Task directions
Copy out the data word for word, without any of its pictures.

Data block
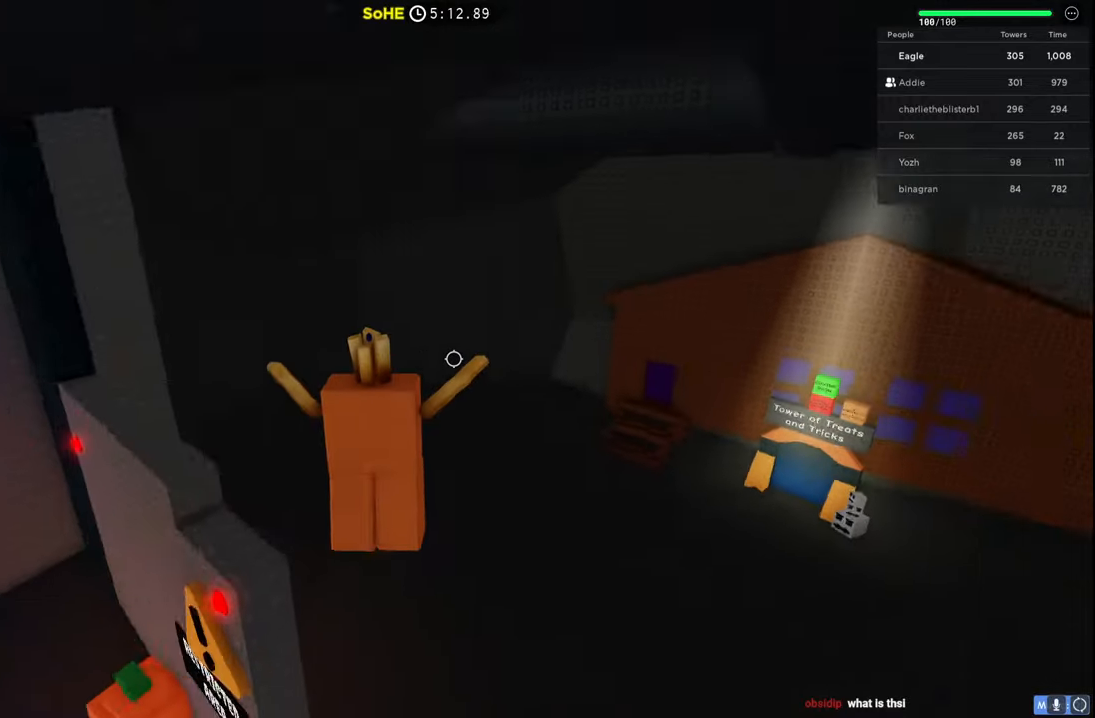
{"keys": ["d", "space", "w"], "events": [[34, "a", "up"], [234, "d", "down"], [234, "space", "down"]]}
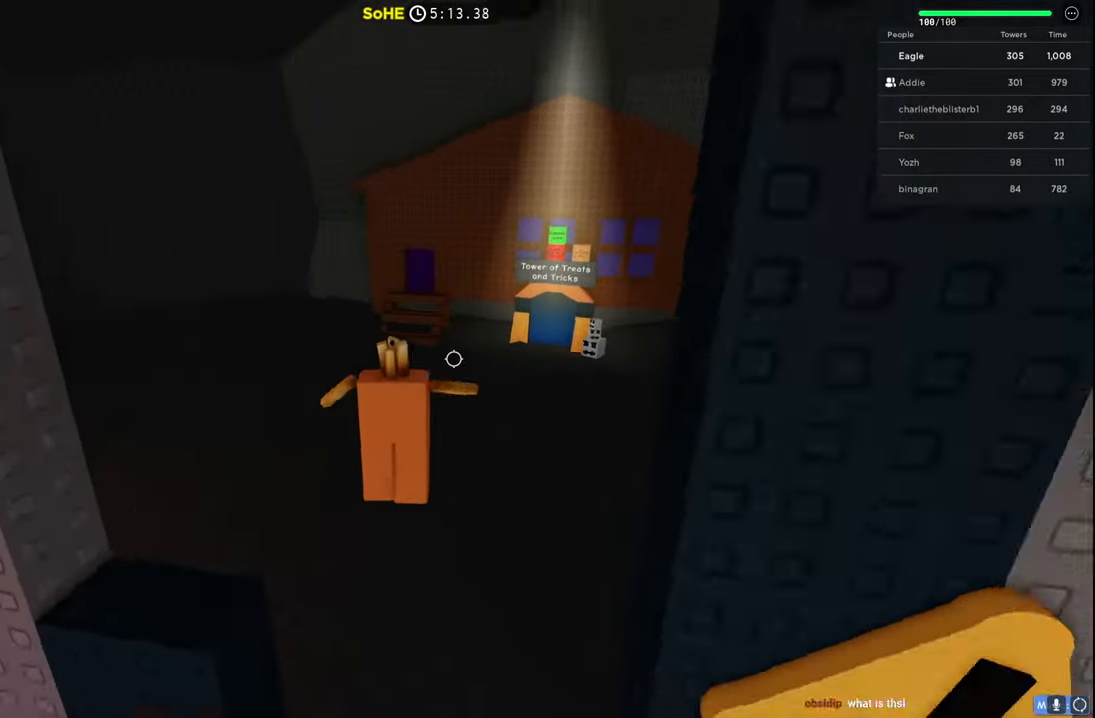
{"keys": ["d", "space"]}
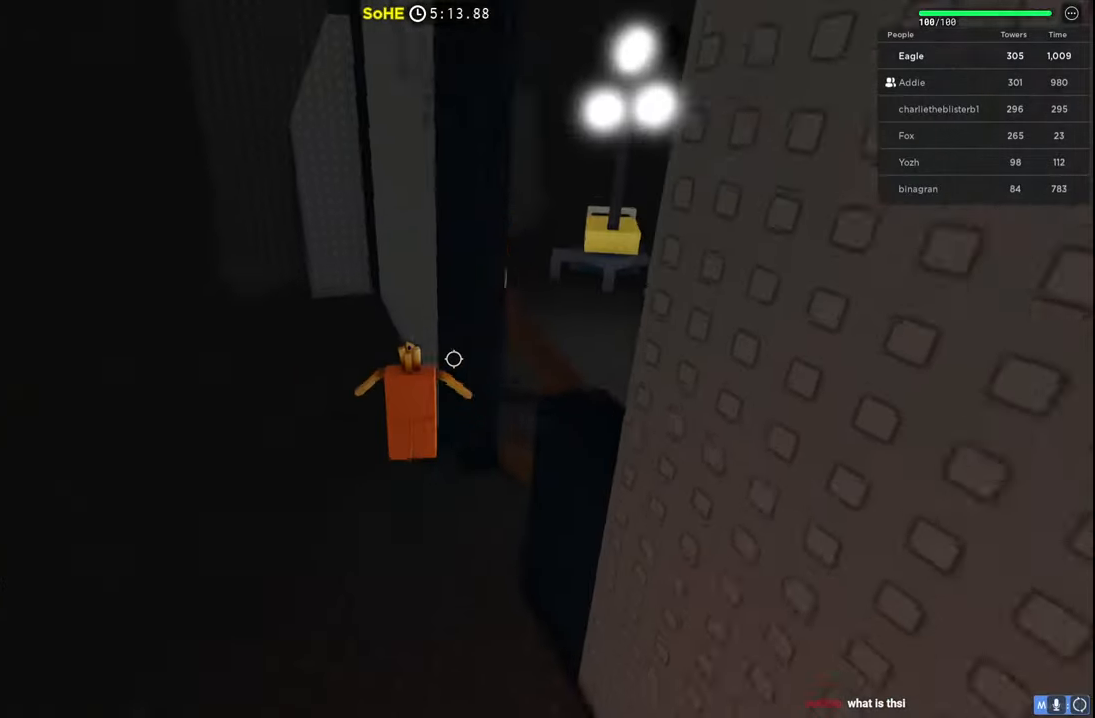
{"keys": ["d", "space", "w"], "events": [[217, "w", "down"]]}
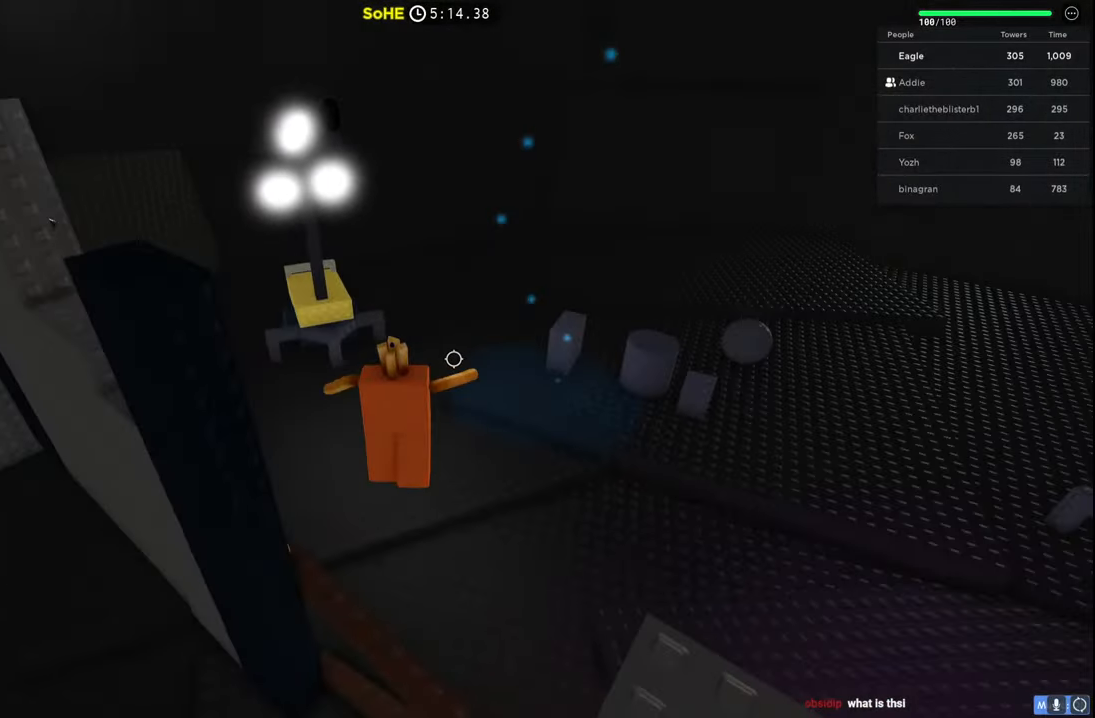
{"keys": ["d", "space", "w"], "events": []}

Worked solution
{"keys": ["d", "space", "w"], "events": [[34, "a", "up"], [234, "d", "down"], [234, "space", "down"]]}
{"keys": ["d", "space"]}
{"keys": ["d", "space", "w"], "events": [[217, "w", "down"]]}
{"keys": ["d", "space", "w"], "events": []}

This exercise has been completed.